Exercise goal
Reading the records below, how many lines contain "property"? Respond with a number and nothing else.

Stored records
##########
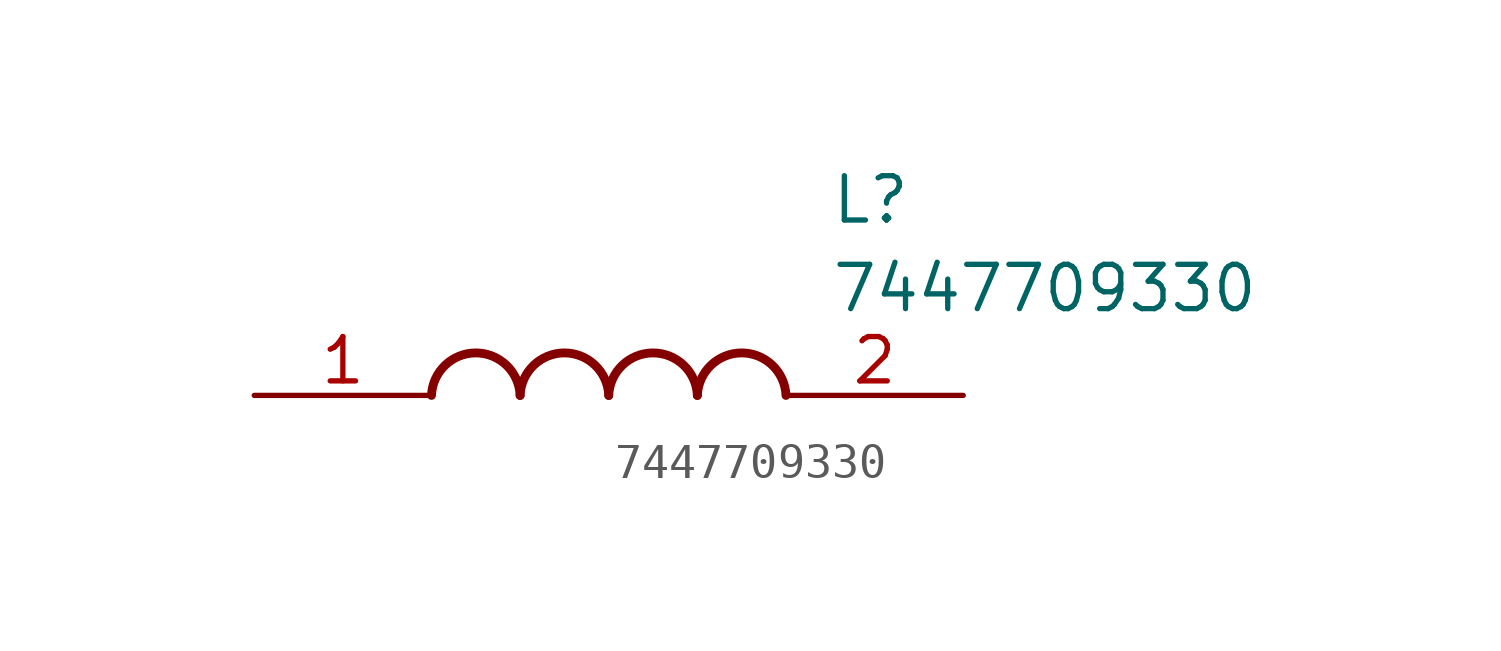
<source format=kicad_sym>
(kicad_symbol_lib
  (version 20211014)
  (generator SamacSys_ECAD_Model)
  (symbol "7447709330"
    (pin_names hide)
    (property "Reference" "L"
      (at 16.51 6.35 0)
      (effects (font (size 1.27 1.27)) (justify left top)))
    (property "Value" "7447709330"
      (at 16.51 3.81 0)
      (effects (font (size 1.27 1.27)) (justify left top)))
    (arc
      (start 7.62 0)
      (mid 6.35 1.219)
      (end 5.08 0)
      (stroke (width 0.254) (type default))
      (fill (type none)))
    (arc
      (start 10.16 0)
      (mid 8.89 1.219)
      (end 7.62 0)
      (stroke (width 0.254) (type default))
      (fill (type none)))
    (arc
      (start 12.7 0)
      (mid 11.43 1.219)
      (end 10.16 0)
      (stroke (width 0.254) (type default))
      (fill (type none)))
    (arc
      (start 15.24 0)
      (mid 13.97 1.219)
      (end 12.7 0)
      (stroke (width 0.254) (type default))
      (fill (type none)))
    (pin passive line
      (at 0 0 0)
      (length 5.08)
      (name "1" (effects (font (size 1.27 1.27))))
      (number "1" (effects (font (size 1.27 1.27)))))
    (pin passive line
      (at 20.32 0 180)
      (length 5.08)
      (name "2" (effects (font (size 1.27 1.27))))
      (number "2" (effects (font (size 1.27 1.27)))))))
</source>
##########
Your solution
2